Truth was never at a premium amongst the sycophantic courtiers, and Christina knew it. She listened carefully to his saccharine words but giggled, Wriothesley reported afterwards, ‘like one, methought, that was tickled’.
14

The duchess’s doubts mounted as her advisers talked openly of the widespread rumours of the sinister demise of the king’s previous wives: ‘Her great-aunt was poisoned, that the second wife was put to death and the third lost for lack of keeping her childbed.’
15
There was also the necessity (but, realistically, remote chance) of obtaining a papal dispensation to allow marriage to her great-aunt’s widower.

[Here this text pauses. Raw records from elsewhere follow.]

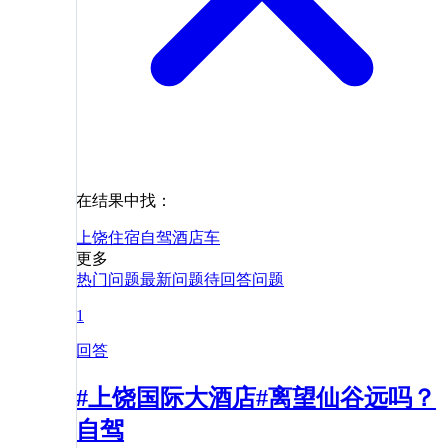
在结果中找：
上饶
住宿
自驾
酒店
车
更多
热门问题
最新问题
待回答问题
1
回答
#上饶国际大酒店#离望仙谷远吗？
自驾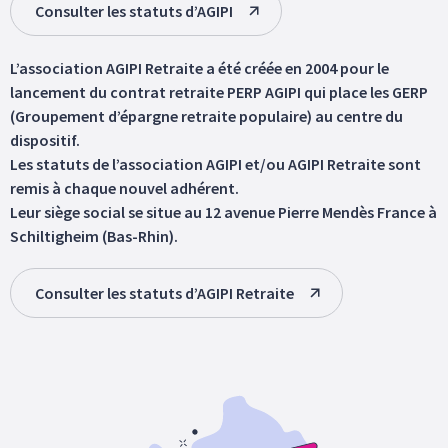
Consulter les statuts d’AGIPI
L’association AGIPI Retraite a été créée en 2004 pour le
lancement du contrat retraite PERP AGIPI qui place les GERP
(Groupement d’épargne retraite populaire) au centre du
dispositif.
Les statuts de l’association AGIPI et/ou AGIPI Retraite sont
remis à chaque nouvel adhérent.
Leur siège social se situe au 12 avenue Pierre Mendès France à
Schiltigheim (Bas-Rhin).
Consulter les statuts d’AGIPI Retraite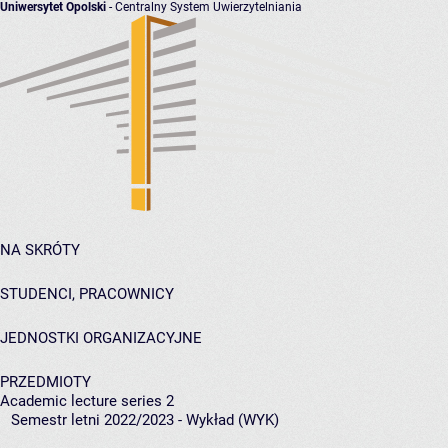
Uniwersytet Opolski
- Centralny System Uwierzytelniania
NA SKRÓTY
STUDENCI, PRACOWNICY
JEDNOSTKI ORGANIZACYJNE
PRZEDMIOTY
Academic lecture series 2
Semestr letni 2022/2023 - Wykład (WYK)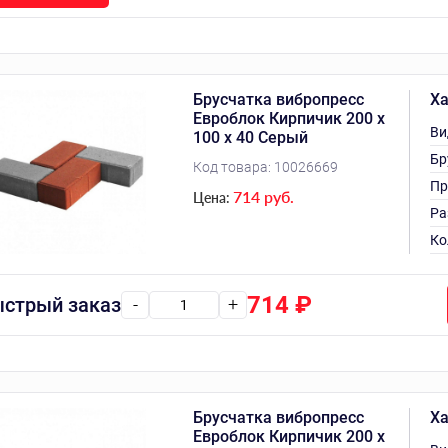
Брусчатка вибропресс
Ха
Евроблок Кирпичик 200 х
Ви
100 х 40 Серый
Бр
Код товара:
10026669
Пр
714 руб.
Цена:
Ра
Ко
714
₽
стрый заказ
-
+
Брусчатка вибропресс
Ха
Евроблок Кирпичик 200 х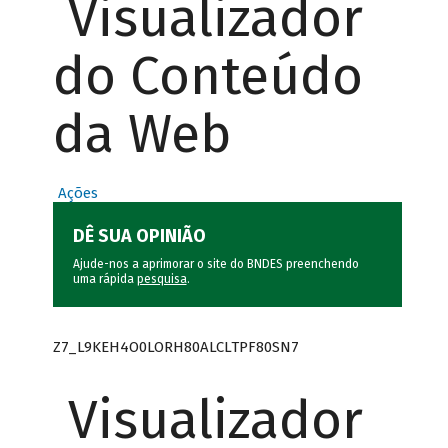
Visualizador
do Conteúdo
da Web
Ações
DÊ SUA OPINIÃO
Ajude-nos a aprimorar o site do BNDES preenchendo
uma rápida
pesquisa
.
Z7_L9KEH4O0LORH80ALCLTPF80SN7
Visualizador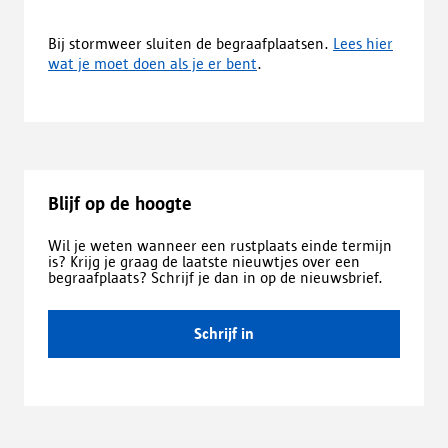
Bij stormweer sluiten de begraafplaatsen.
Lees hier
wat je moet doen als je er bent
.
Blijf op de hoogte
Wil je weten wanneer een rustplaats einde termijn
is? Krijg je graag de laatste nieuwtjes over een
begraafplaats? Schrijf je dan in op de nieuwsbrief.
Schrijf in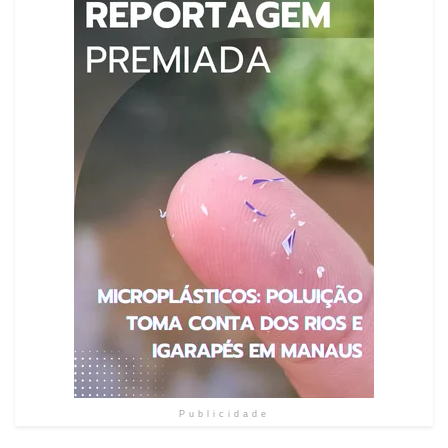
Publicidade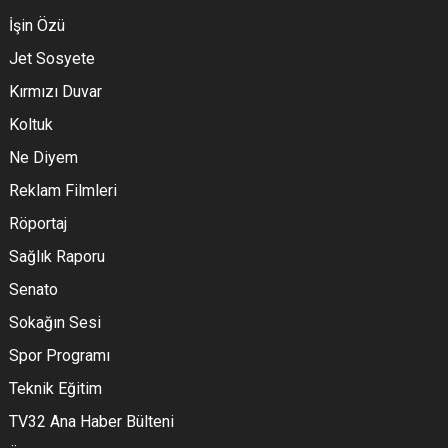
İşin Özü
Jet Sosyete
Kırmızı Duvar
Koltuk
Ne Diyem
Reklam Filmleri
Röportaj
Sağlık Raporu
Senato
Sokağın Sesi
Spor Programı
Teknik Eğitim
TV32 Ana Haber Bülteni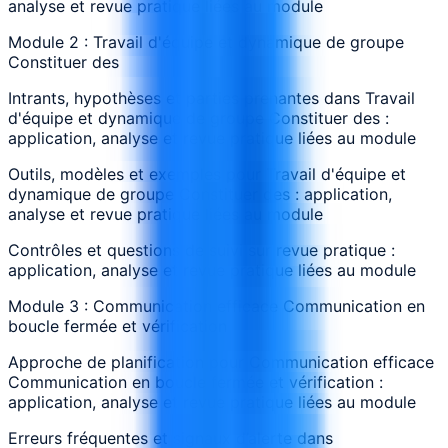
analyse et revue pratique liées au module
Module 2 : Travail d'équipe et dynamique de groupe
Constituer des
Intrants, hypothèses et parties prenantes dans Travail
d'équipe et dynamique de groupe Constituer des :
application, analyse et revue pratique liées au module
Outils, modèles et exemples pour Travail d'équipe et
dynamique de groupe Constituer des : application,
analyse et revue pratique liées au module
Contrôles et questions de suivi sur revue pratique :
application, analyse et revue pratique liées au module
Module 3 : Communication efficace Communication en
boucle fermée et vérification
Approche de planification pour Communication efficace
Communication en boucle fermée et vérification :
application, analyse et revue pratique liées au module
Erreurs fréquentes et signaux d’alerte dans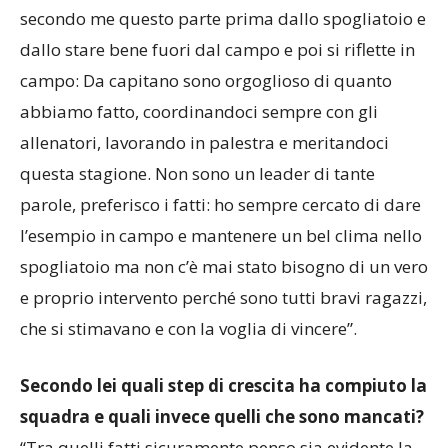
rispetto e supporto anche nei momenti difficili e
secondo me questo parte prima dallo spogliatoio e
dallo stare bene fuori dal campo e poi si riflette in
campo: Da capitano sono orgoglioso di quanto
abbiamo fatto, coordinandoci sempre con gli
allenatori, lavorando in palestra e meritandoci
questa stagione. Non sono un leader di tante
parole, preferisco i fatti: ho sempre cercato di dare
l’esempio in campo e mantenere un bel clima nello
spogliatoio ma non c’è mai stato bisogno di un vero
e proprio intervento perché sono tutti bravi ragazzi,
che si stimavano e con la voglia di vincere”.
Secondo lei quali step di crescita ha compiuto la
squadra e quali invece quelli che sono mancati?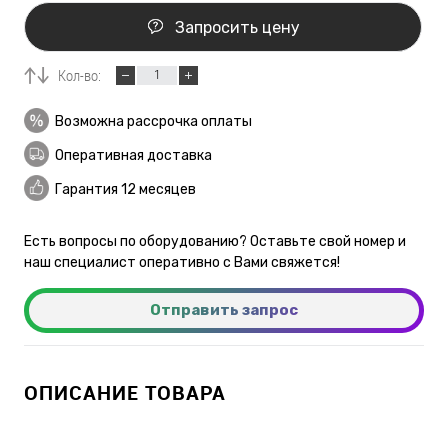
Запросить цену
Кол-во:
Возможна рассрочка оплаты
Оперативная доставка
Гарантия 12 месяцев
Есть вопросы по оборудованию? Оставьте свой номер и
наш специалист оперативно с Вами свяжется!
Отправить запрос
ОПИСАНИЕ ТОВАРА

Henry’s reputation abroad was the real problem, however: on 2 January 1539, the Marquis de Aguilar wrote to the imperial emperor that the English king ‘is every day growing more inhumane and cruel’,
16
a stark and telling accusation in the sixteenth century when life was cheap and judicial execution both uncivilised and universally practised. Henry Pole, Lord Montague, who had been caught up in Henry’s brutal and violent purge of his blood royal cousins the Courtenays and Poles (the last of the royal Plantagenet line) and executed the previous month, had prophetically told his servant: ‘Jerome, the King never made man, but he destroyed him again with displeasure or with the sword’ – a prediction that would become repeatedly true, as many were to discover at the cost of their lives or their lands. In the end, with a wit and wisdom far beyond her teenage years, Christina reportedly declared that if she had two heads, one would be at Henry’s disposal.
17
She would not become his new bride.

Despite by now being well practised in the marriage stakes and in choosing a handful of mistresses in the past, Henry was finding it difficult to make a decision on a bride. Diplomatic events abroad overtook
him as he continued to cast wearily about for a new wife, surrounded by portraits of eligible Continental princesses and piles of glowing testimonials to their beauty and demeanour provided by his energetic envoys. On 18 June 1538, France and Spain agreed on a diplomatic
rapprochement
, signing a ten-year truce in Nice. Urged on by Pope Paul III, they planned co-ordinated action against religious heresy, beginning with a trade embargo. An invasion of England by the Catholic powers now suddenly seemed likely, sparking the frantic construction of a rash of new fortifications along her vulnerable south coast. The German Protestant princely houses began to look a more attractive option, both as a source for a bride and as Continental allies to prevent Henry’s total isolation in European politics.

And so the king embarked on the farce, if not disaster, of his fourth marriage.

His fumbling choice settled on twenty-four-year-old Anne of Cleves, who came from very much a ducal backwater on the Lower Rhine. She was one of two unmarried sisters of the ambitious Duke William who had succeeded to the Clevois title in February 1539. All the warning signs, however, were apparent for those with the skill to spot them. Anne did not hunt, nor could she sing or play a musical instrument – three of Henry’s favourite pastimes – but she
was
an accomplished needlewoman. She was unsophisticated, unworldly and unused (if not totally innocent) in the ways of both men and love. She could command only a few words of English; indeed, she could not read or write in any language aside from her own unattractive nasal and guttural Low German dialect. When Henry’s envoy, Nicholas Wotton, complained that he could not see her face beneath her voluminous headdress, her scandalised chancellor retorted, ‘What, do you want to see her naked?’ And the full-face portrait brought back to Henry generously flattered her appearance, showing her with a solemn, almost serene countenance, an oval face, a prominent, slightly bulbous long nose and heavy-lidded eyes, demurely cast down.